Northern Prairie Wildlife Research Center
The Michigan wolf population is growing steadily. Its primary threat is persecution resulting from negative public opinion.
In 1992, the Michigan Department of Natural Resources appointed a State wolf recovery team. Wolves have immigrated naturally into Michigan's Upper Peninsula from Wisconsin and Ontario. The first documented natural reproduction of wolves in Michigan (other than on Isle Royale) in 40 years occurred in 1991.
A State recovery and management plan is needed. Increased protection for gray wolves, along with public involvement, public education, and a procedure for controlling the loss of domestic animals and providing compensation to their owners will be important components of the recovery process.
In FY 1991, the Fish and Wildlife Service provided $18,000 to the Michigan Department of Natural Resources for wolf monitoring activities.
National Park Service: This Federal agency has a history of success in managing wolves and habitat on Isle Royale.
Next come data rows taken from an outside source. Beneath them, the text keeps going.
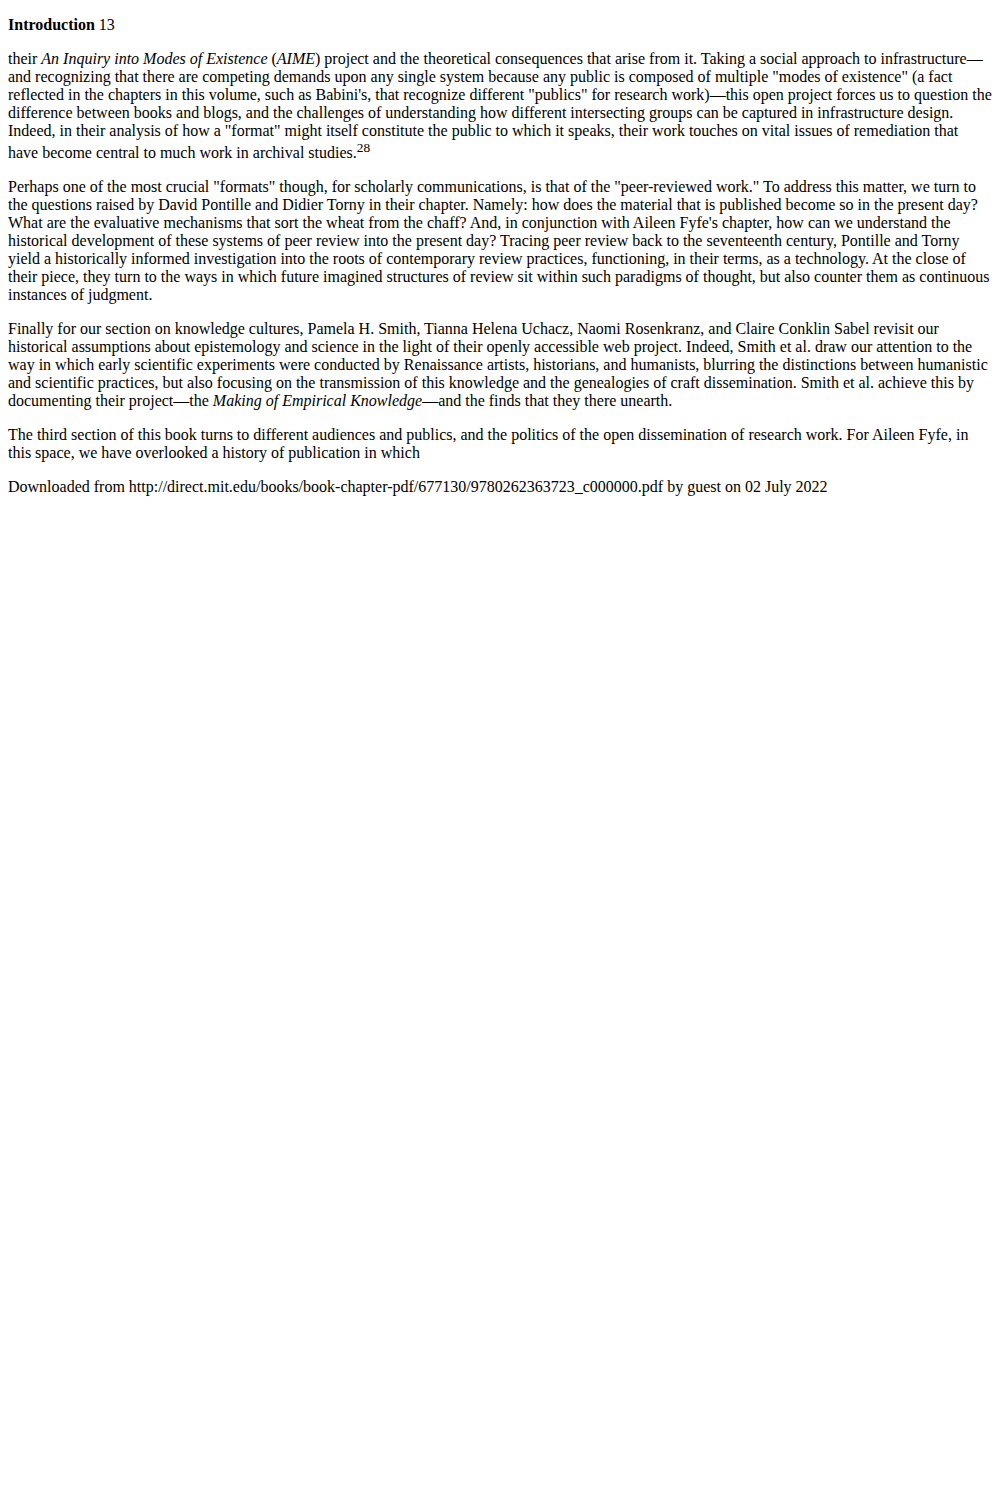Introduction 13
their An Inquiry into Modes of Existence (AIME) project and the theoretical consequences that arise from it. Taking a social approach to infrastructure—and recognizing that there are competing demands upon any single system because any public is composed of multiple "modes of existence" (a fact reflected in the chapters in this volume, such as Babini's, that recognize different "publics" for research work)—this open project forces us to question the difference between books and blogs, and the challenges of understanding how different intersecting groups can be captured in infrastructure design. Indeed, in their analysis of how a "format" might itself constitute the public to which it speaks, their work touches on vital issues of remediation that have become central to much work in archival studies.28
Perhaps one of the most crucial "formats" though, for scholarly communications, is that of the "peer-reviewed work." To address this matter, we turn to the questions raised by David Pontille and Didier Torny in their chapter. Namely: how does the material that is published become so in the present day? What are the evaluative mechanisms that sort the wheat from the chaff? And, in conjunction with Aileen Fyfe's chapter, how can we understand the historical development of these systems of peer review into the present day? Tracing peer review back to the seventeenth century, Pontille and Torny yield a historically informed investigation into the roots of contemporary review practices, functioning, in their terms, as a technology. At the close of their piece, they turn to the ways in which future imagined structures of review sit within such paradigms of thought, but also counter them as continuous instances of judgment.
Finally for our section on knowledge cultures, Pamela H. Smith, Tianna Helena Uchacz, Naomi Rosenkranz, and Claire Conklin Sabel revisit our historical assumptions about epistemology and science in the light of their openly accessible web project. Indeed, Smith et al. draw our attention to the way in which early scientific experiments were conducted by Renaissance artists, historians, and humanists, blurring the distinctions between humanistic and scientific practices, but also focusing on the transmission of this knowledge and the genealogies of craft dissemination. Smith et al. achieve this by documenting their project—the Making of Empirical Knowledge—and the finds that they there unearth.
The third section of this book turns to different audiences and publics, and the politics of the open dissemination of research work. For Aileen Fyfe, in this space, we have overlooked a history of publication in which
Downloaded from http://direct.mit.edu/books/book-chapter-pdf/677130/9780262363723_c000000.pdf by guest on 02 July 2022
Intensive research on wolf ecology has been a part of this history. A recently completed fire management plan allows natural fires to run their course in accordance with the Eastern Timber Wolf Recovery Plan.
Michigan Department of Natural Resources: The Department heads a State wolf recovery team. Public education and involvement are key components. A cooperative Wisconsin-Michigan wolf monitoring study partially funded by the Fish and Wildlife Service is under way in the Upper Peninsula.
The Timber Wolf Alliance: A nonprofit organization that is promoting wolf recovery in the Great Lakes region, this group has supported the Wisconsin recovery program and is likely to do so in Michigan.
Original plan approved 6/5/78; revised 1/31/92.